Why bother....

Discussion in 'Rants, Musings and Ideas' started by Trance, Sep 10, 2009.

  1. Trance

    Trance Well-Known Member

    Seriously at the age of seventeen I'm ready to throw in the towel. I mean whats the point of this whole living thing when your not even doing that. Just surviving everyday by the skin of you teeth. So miserable and yet you have to keep up the pretense that your miss Mary fucking sunshine. And being here seeing all the people who are older then me doesn't make it any easier for me. All it makes me think is "there goes me in fifteen years...still depressed, alone, and just barely surviving."

    Honestly I'd rather be dead but i actually have some feelings left and even though my father abused me and my mother stood by and did nothing i would feel awful knowing they found me dead.

    I talk to people who are older but still no one ever can tell me the point of doing this day to day.
  2. total eclipse

    total eclipse SF Friend Staff Alumni

    The point is to stop having to do this You are young enough to get help now so you are not like this when your in your 50s Get therapy now get depression under control now so you can have a life.
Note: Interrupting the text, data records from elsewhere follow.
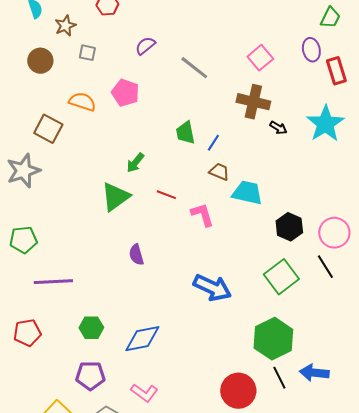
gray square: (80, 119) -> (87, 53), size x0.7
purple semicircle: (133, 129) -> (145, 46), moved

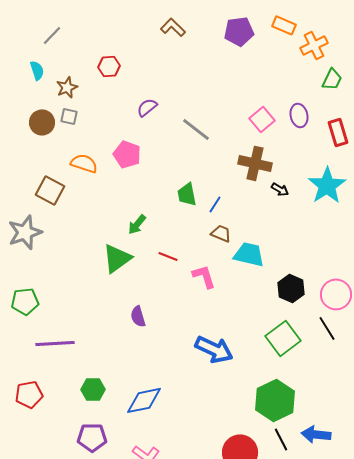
purple ellipse: (311, 50) -> (299, 115), moved
gray square: (87, 53) -> (69, 116), moved

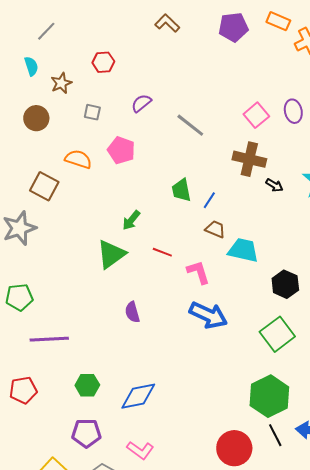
gray square: (69, 116) -> (92, 112), moved
blue arrow: (214, 349) -> (208, 315), moved

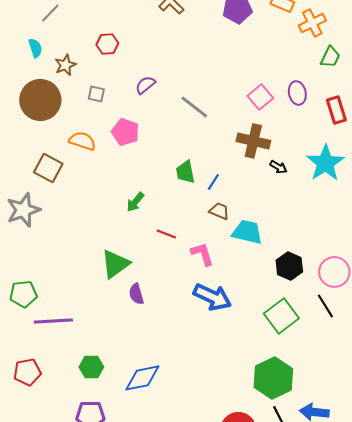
brown circle: (36, 118) -> (40, 100), size x1.6
green triangle: (111, 254) -> (115, 264), moved
green pentagon: (19, 297) -> (23, 294), moved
We didn't have the chance of therapy when i was 17 hell no had nothing noone told to keep everything quiet There was no therapy no meds you just suffered and now im in my 50 just starting to get help just starting to get on meds all those years with nothing. You can get the support you need talk therapy psychologist psychiatrist meds please get it now so you don't have to turn out like me get it now so you can have a life 17 and so much time to make things change
  3. Petal

    Petal SF dreamer Staff Alumni SF Supporter

    Hello Trance,

    Welcome to the forums.
    I'm glad you've reached out to us for help. I'm sorry to hear that you were abused. Have you had any professional treatment to help you cope with this? Counselling? If not, please do,it could make all the difference. How is your relationship with your parents now?
    Keep talking if it helps, we can relate to how you feel, stay safe and take care x
  4. Trance

    Trance Well-Known Member

    Everyone tells me to go seek help and i tell them i cant and they say I'm making excuses. I guess i am, but i just cant. One my parents refused to admit anything they've done is wrong so they'd never let me see anyone about it and two i know i could never sit down with someone who's never experienced what i have and talk to them about it while they analyze me. Its impossible.

    And meds are out of the question because it would just be admitting to myself that something is wrong with me. I know that may sound silly but i strive to appear as normal as possible because i know just how untrue that is.

    As for my relationship with my parents right now since i just moved back in there totally guilty so they are being extra nice. The phoniness is worst then being beaten.